§ WHAT YOU WILL DO
Lay out every line of the data below as a numbered list, leaving out any blank lines.

Text extracted from each page:
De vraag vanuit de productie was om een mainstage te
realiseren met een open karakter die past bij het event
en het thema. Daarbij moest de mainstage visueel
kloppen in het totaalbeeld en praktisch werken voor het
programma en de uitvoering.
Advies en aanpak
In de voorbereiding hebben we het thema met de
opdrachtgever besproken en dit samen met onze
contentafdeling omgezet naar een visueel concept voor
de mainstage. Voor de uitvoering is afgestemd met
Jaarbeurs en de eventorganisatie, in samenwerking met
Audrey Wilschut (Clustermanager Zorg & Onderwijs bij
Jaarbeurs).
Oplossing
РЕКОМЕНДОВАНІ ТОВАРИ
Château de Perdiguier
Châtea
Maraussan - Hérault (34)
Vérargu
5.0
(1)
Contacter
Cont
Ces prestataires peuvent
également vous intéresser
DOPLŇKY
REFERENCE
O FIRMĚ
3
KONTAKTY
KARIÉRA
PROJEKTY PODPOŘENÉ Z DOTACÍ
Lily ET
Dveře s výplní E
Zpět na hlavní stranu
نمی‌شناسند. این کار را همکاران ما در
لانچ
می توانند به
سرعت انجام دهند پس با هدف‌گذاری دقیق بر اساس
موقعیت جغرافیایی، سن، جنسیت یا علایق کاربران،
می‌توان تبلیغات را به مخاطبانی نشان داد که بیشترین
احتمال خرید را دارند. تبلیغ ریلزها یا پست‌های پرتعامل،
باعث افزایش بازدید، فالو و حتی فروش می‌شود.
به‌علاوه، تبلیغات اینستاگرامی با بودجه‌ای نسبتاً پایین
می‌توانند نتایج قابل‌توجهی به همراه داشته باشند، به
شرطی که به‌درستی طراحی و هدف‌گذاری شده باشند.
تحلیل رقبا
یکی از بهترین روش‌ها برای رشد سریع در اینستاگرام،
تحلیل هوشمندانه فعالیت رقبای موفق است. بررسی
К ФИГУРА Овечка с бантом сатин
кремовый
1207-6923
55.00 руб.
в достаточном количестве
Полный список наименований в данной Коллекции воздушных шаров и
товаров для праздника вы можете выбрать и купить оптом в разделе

§ WRITTEN ANSWER
1. De vraag vanuit de productie was om een mainstage te
2. realiseren met een open karakter die past bij het event
3. en het thema. Daarbij moest de mainstage visueel
4. kloppen in het totaalbeeld en praktisch werken voor het
5. programma en de uitvoering.
6. Advies en aanpak
7. In de voorbereiding hebben we het thema met de
8. opdrachtgever besproken en dit samen met onze
9. contentafdeling omgezet naar een visueel concept voor
10. de mainstage. Voor de uitvoering is afgestemd met
11. Jaarbeurs en de eventorganisatie, in samenwerking met
12. Audrey Wilschut (Clustermanager Zorg & Onderwijs bij
13. Jaarbeurs).
14. Oplossing
15. РЕКОМЕНДОВАНІ ТОВАРИ
16. Château de Perdiguier
17. Châtea
18. Maraussan - Hérault (34)
19. Vérargu
20. 5.0
21. (1)
22. Contacter
23. Cont
24. Ces prestataires peuvent
25. également vous intéresser
26. DOPLŇKY
27. REFERENCE
28. O FIRMĚ
29. 3
30. KONTAKTY
31. KARIÉRA
32. PROJEKTY PODPOŘENÉ Z DOTACÍ
33. Lily ET
34. Dveře s výplní E
35. Zpět na hlavní stranu
36. نمی‌شناسند. این کار را همکاران ما در
37. لانچ
38. می توانند به
39. سرعت انجام دهند پس با هدف‌گذاری دقیق بر اساس
40. موقعیت جغرافیایی، سن، جنسیت یا علایق کاربران،
41. می‌توان تبلیغات را به مخاطبانی نشان داد که بیشترین
42. احتمال خرید را دارند. تبلیغ ریلزها یا پست‌های پرتعامل،
43. باعث افزایش بازدید، فالو و حتی فروش می‌شود.
44. به‌علاوه، تبلیغات اینستاگرامی با بودجه‌ای نسبتاً پایین
45. می‌توانند نتایج قابل‌توجهی به همراه داشته باشند، به
46. شرطی که به‌درستی طراحی و هدف‌گذاری شده باشند.
47. تحلیل رقبا
48. یکی از بهترین روش‌ها برای رشد سریع در اینستاگرام،
49. تحلیل هوشمندانه فعالیت رقبای موفق است. بررسی
50. К ФИГУРА Овечка с бантом сатин
51. кремовый
52. 1207-6923
53. 55.00 руб.
54. в достаточном количестве
55. Полный список наименований в данной Коллекции воздушных шаров и
56. товаров для праздника вы можете выбрать и купить оптом в разделе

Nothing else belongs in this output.